I've seen plenty of breathless doomsday porn on the subject, but I will go a considerable distance out on a branch to charitably assume that you did not mistake any of this for actual analysis and instead formed your opinion on the basis of something a bit more credible (or at least thoughtfully conducted). I'd be interested in reading that. Could you link me? Thanks.

2 comments

Depends how you feel about electromagnetism? Do electromagnetic waves moving through space induce voltage on a conductor?

If yes, a sufficiently powerful solar storm could easily destroy electrical transmission lines, fry every inductive motor on the planet and (if strong enough) permanently disable every consumer grade radio in existence.

The western world would have a very bad time.

It'll fry electrical distribution.

Motors and electronics apart from ones in orbit will not be affected.

This will be enough.

If you read the wiki of the Carrington event, telegraph operators were getting electrocuted and the pylons were throwing sparks because of the EM induction. I could be wrong, but this doesn't sound like an event the grid or consumer electronics are designed to handle.

▶ [Job A]: According to the solar storm discussion, what happened to telegraph operators during the Carrington event?
▶ [Job B]: Continue the solar storm discussion from the point where it ends.

[Stored records]

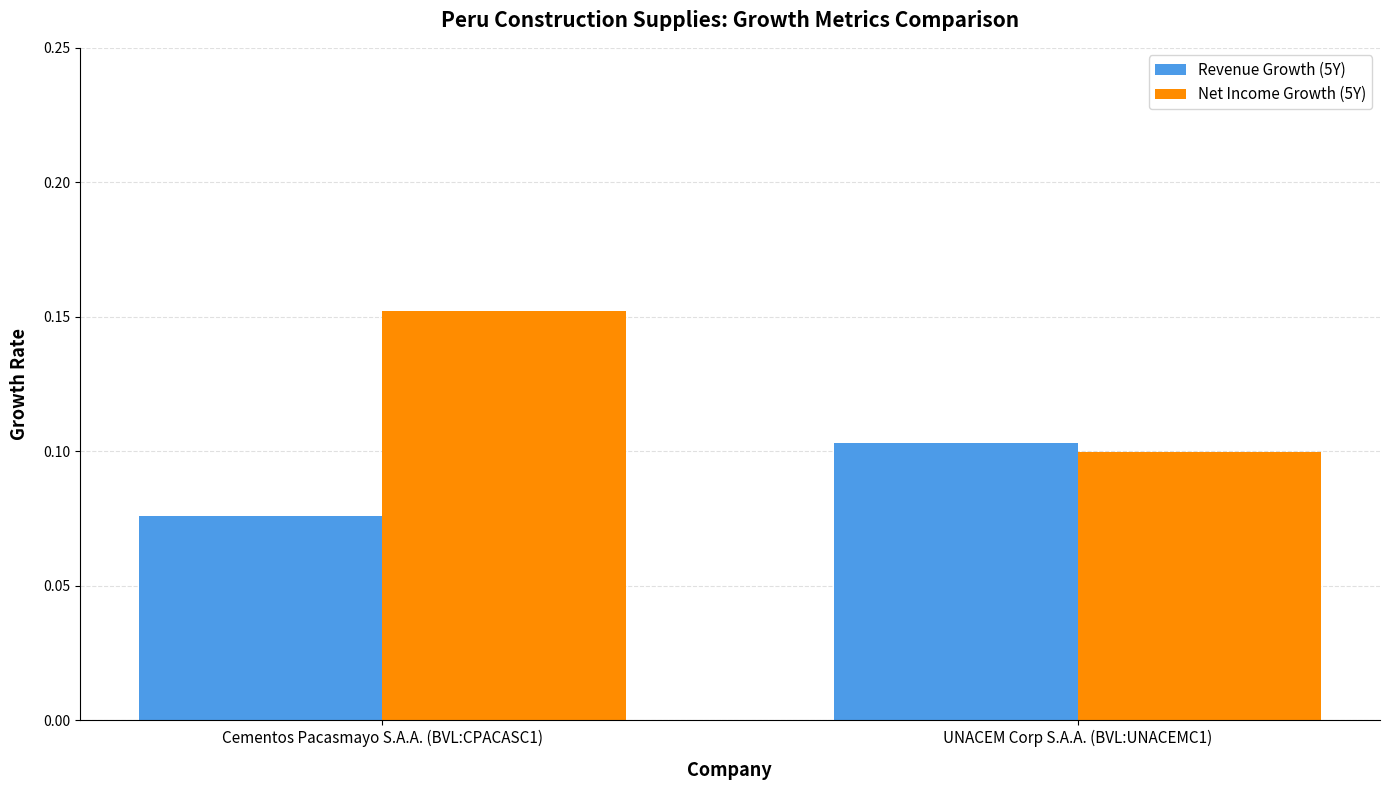

Which label corresponds to the largest value in the chart?

Cementos Pacasmayo S.A.A. (BVL:CPACASC1)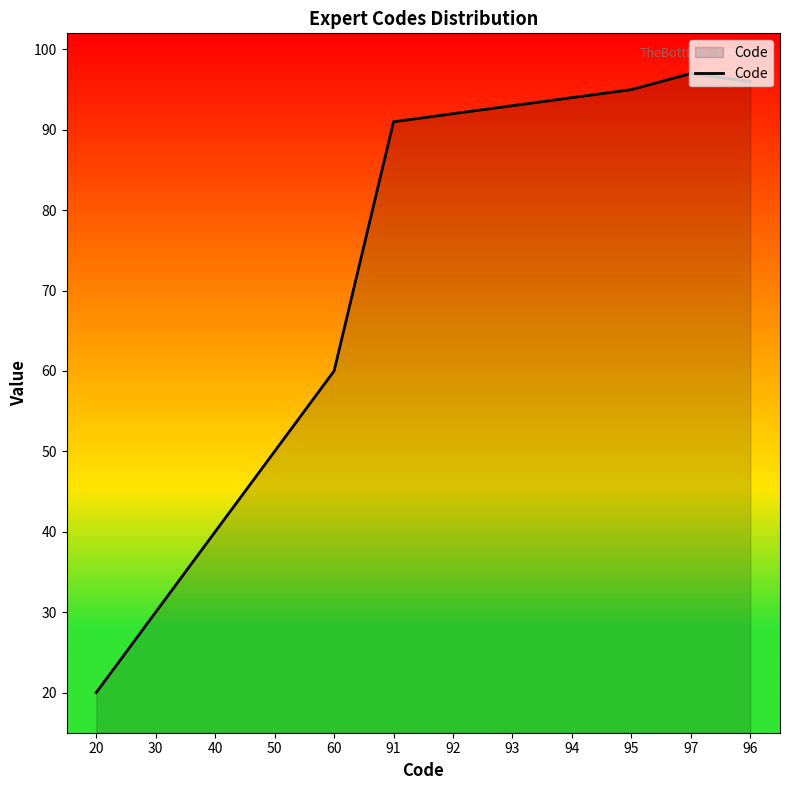

How many lines are shown in the chart?

1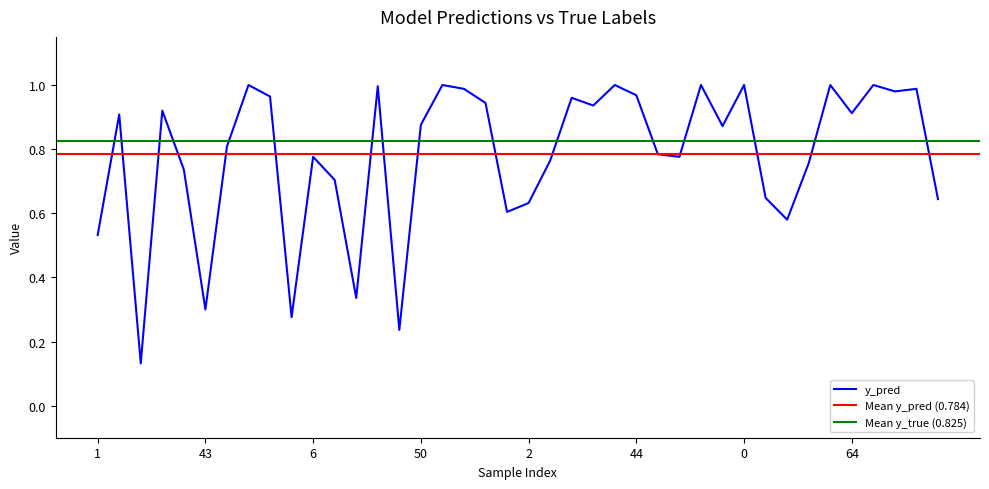

At which category does the data reach its first local peak?

8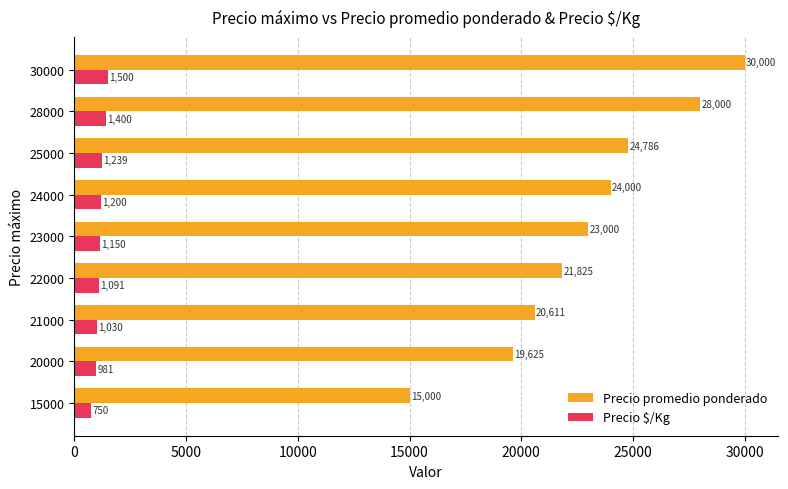

What is the total value across all series at 25000?

26025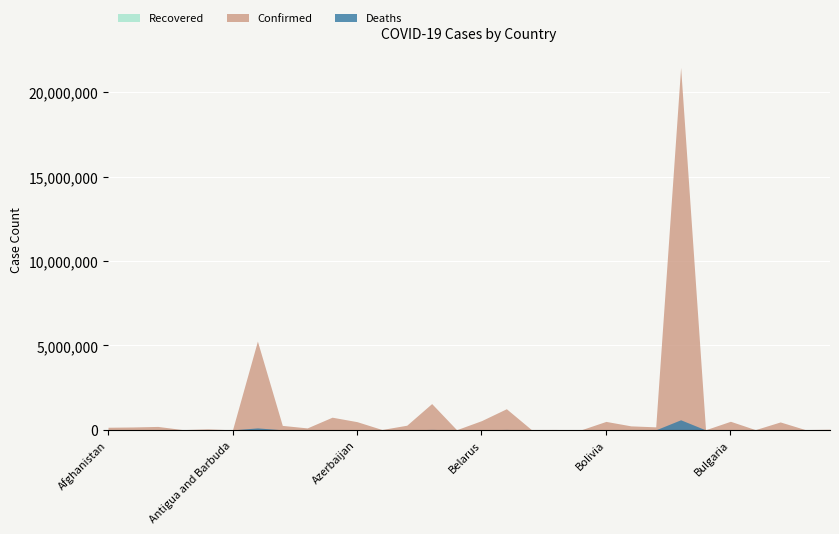

The value of Deaths at Azerbaijan is 6584. True or false?

True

▶ [Task answer A]: They were getting electrocuted.

▶ [Task answer B]:
Some people today estimate that you really only need to take down around a dozen key power stations to essentially take down the whole grid in the lower 48. If the Carrington event was indeed worldwide, we wouldn't be able to get back to where we were for a while. We're talking little or no electricity, little or no radio, etc.

Again, the question really comes down to "What are the odds?" The CE seems to be very, very unlikely. If there were a handful of historical accounts of aurora in equatorial regions worldwide I think we'd be much more proactive about it.